Fate’s platform aims to treat patients with hard-to-treat disease
Fate presented recent data supporting the use of FT819 in lupus at the American Society of Gene and Cell Therapy (ASGCT) 27th Annual Meeting, held May 7-11 in Baltimore.
In preclinical studies using blood from lupus patients, FT819 rapidly depleted CD19-positive B-cells in a dose-dependent manner.
The company presented translational data from a Phase 1 study of FT819 in people with hard-to-treat cancers affecting B-cells, or B-cell malignancies (BCM). These data highlighted key therapeutic mechanisms of FT819 for treating autoimmune diseases driven by B-cells.
From blood samples collected from 23 treated BCM patients, FT819 led to the rapid and sustained depletion of CD19-positive B-cells. This was followed by the recovery of naïve and immature healthy B-cells, with little or no recovery of B-cells that produce disease-driving autoantibodies. The therapy also eliminated CD19-positive B-cells in tissues, including bone marrow, lymphoid tissue, and the liver.

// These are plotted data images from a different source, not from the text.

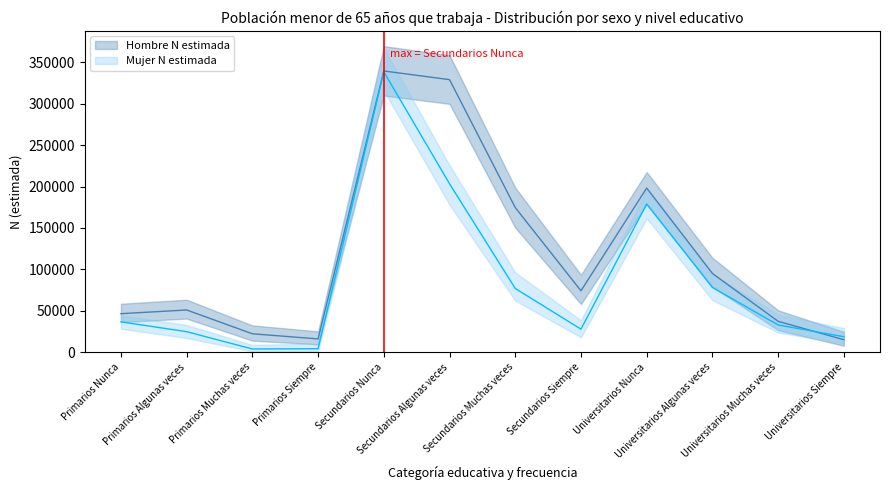

In Mujer N lim sup, how many points are lower than both neighbors (excluding endpoints)?

2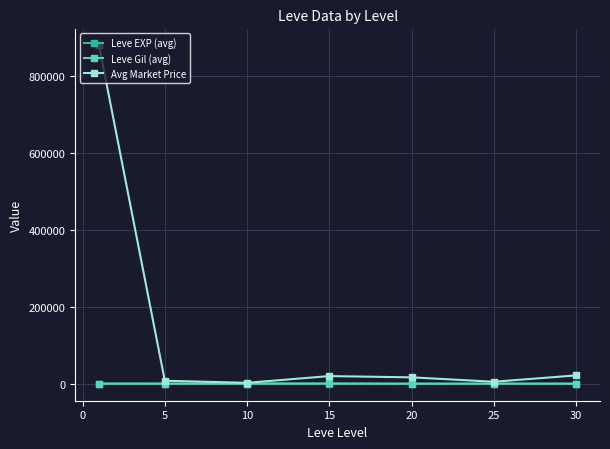

What is the value of the Avg Market Price point at the 4th from the left?

20029.5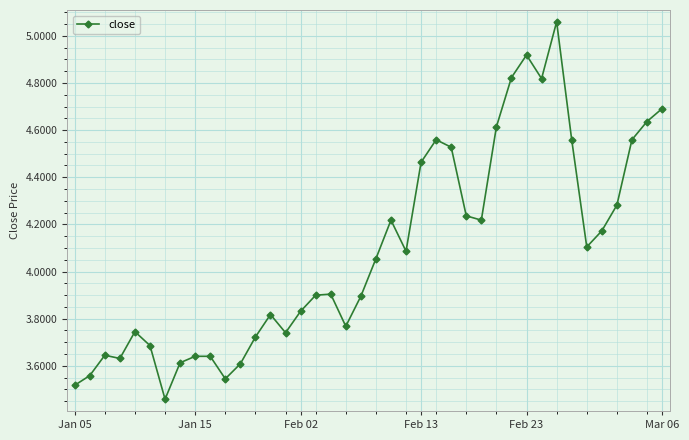

What is the difference between the maximum and minimum values?

1.6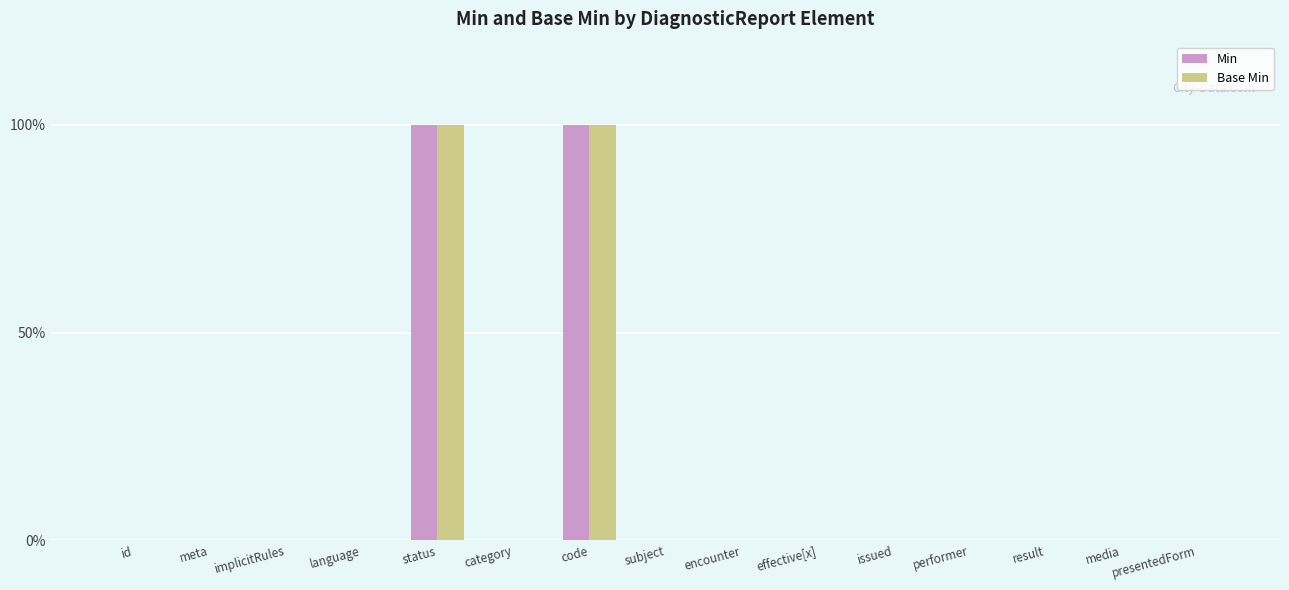

Are the bars horizontal?

No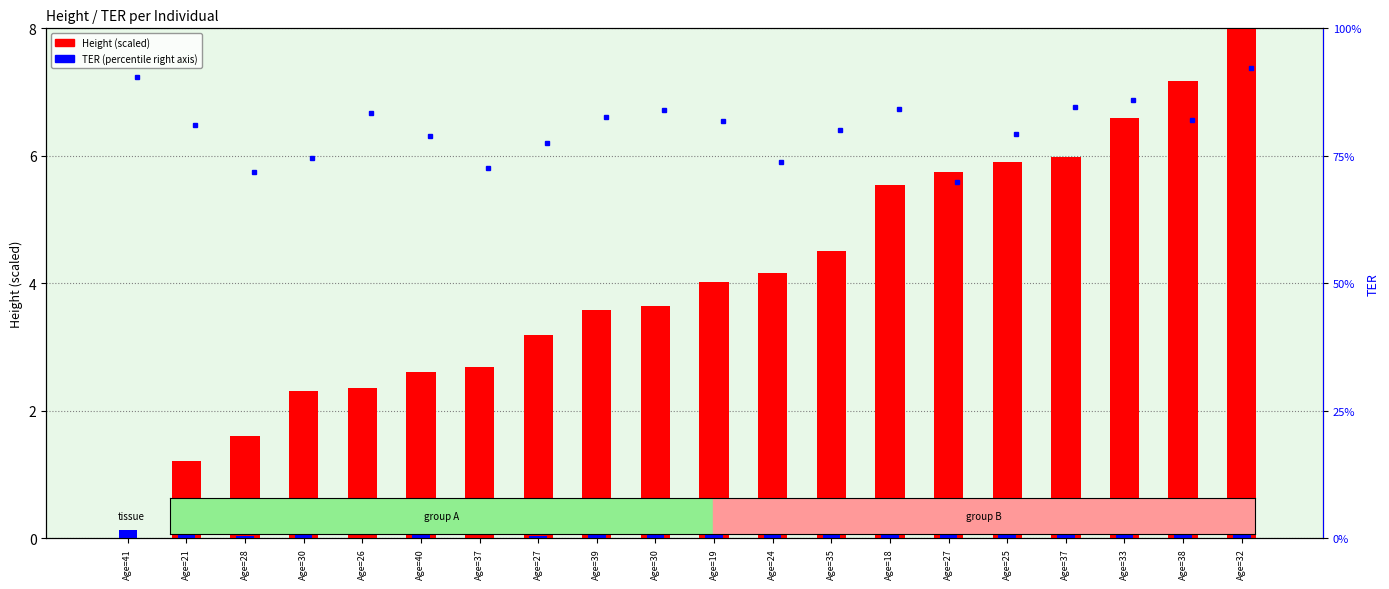

Count the number of values greater than 4.

10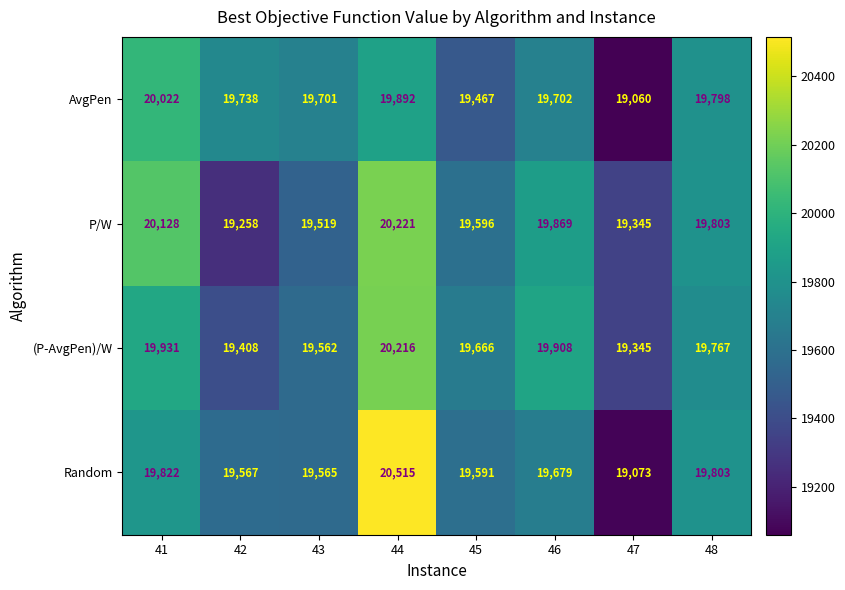

At 45, list the series in order from smallest to largest.

AvgPen, Random, P/W, (P-AvgPen)/W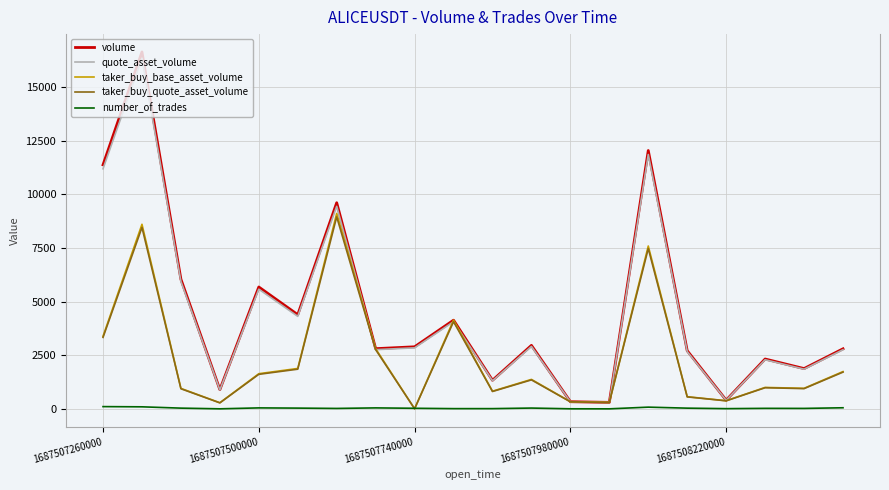

What is the maximum value shown in the chart?

16626.0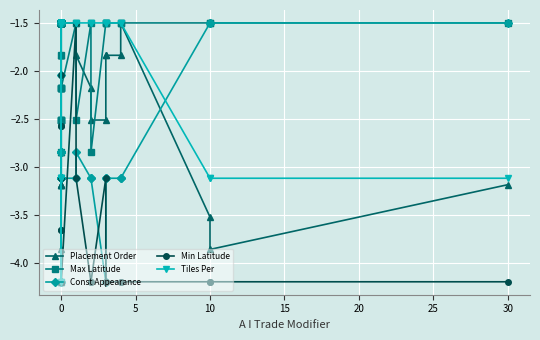

What are all the series names shown in the legend?

Placement Order, Max Latitude, Const Appearance, Min Latitude, Tiles Per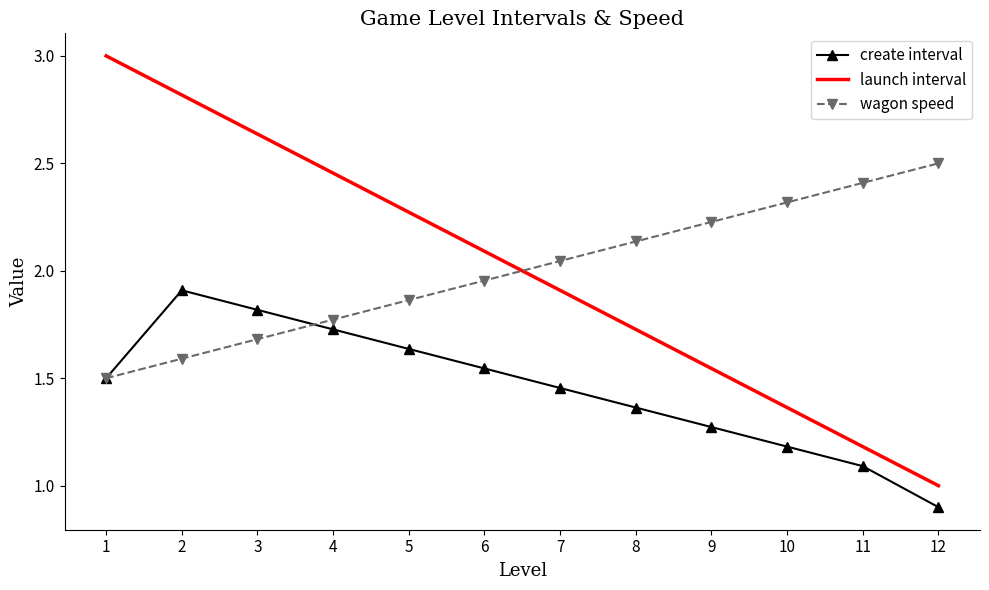

What is the sum of the create interval values at 8 and 5?

3.0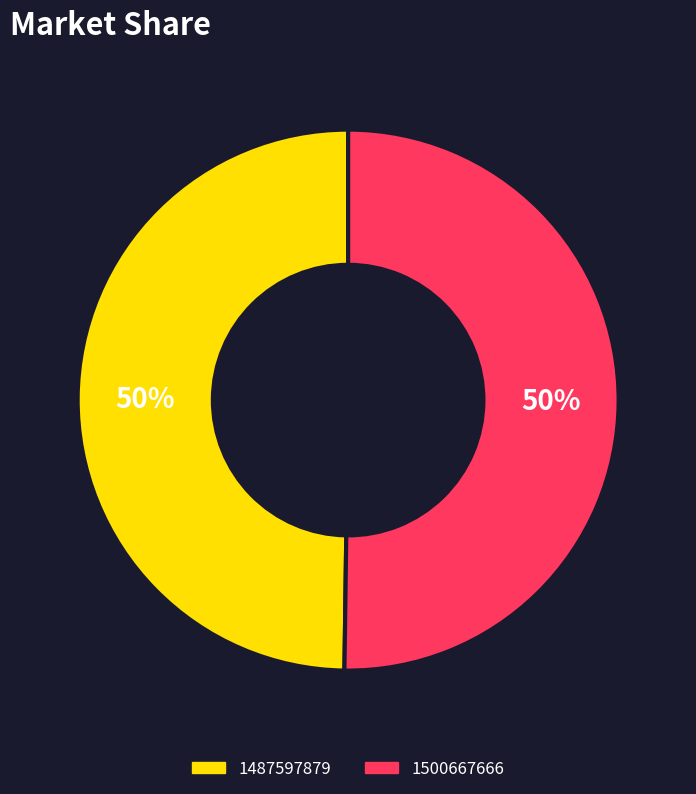

Approximately how many times larger is the value at 1500667666 compared to 1487597879?

1.0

We are excited to bring our iPSC product platform and our first product candidates to patients with autoimmune diseases, where preclinical and translational data from our off-the-shelf FT819 CAR T-cell program … demonstrate key therapeutic mechanisms of activity for autoimmunity.
Fate also is developing FT522, a similar CD19-targeted, off-the-shelf CAR therapy using immune natural killer (NK) cells instead of T-cells, for patients with B-cell lymphoma, a type of blood cell cancer. A novel re-challenge assay using blood from lupus patients showed that FT522 rapidly depleted CD19-positive B-cells. Similar results were found using blood from the first two lymphoma patients from a Phase 1 study,
“We are excited to bring our iPSC product platform and our first product candidates to patients with autoimmune diseases, where preclinical and translational data from our off-the-shelf FT819 CAR T-cell program and our FT522 CAR NK cell program demonstrate key therapeutic mechanisms of activity for autoimmunity,” said Scott Wolchko, president and CEO of Fate.
“We believe these programs have a favorable safety profile, offer patient access and convenience, and can deliver the breadth and depth of B cell depletion necessary to induce immune reset in patients with B-cell mediated autoimmune diseases,” Wolchko added.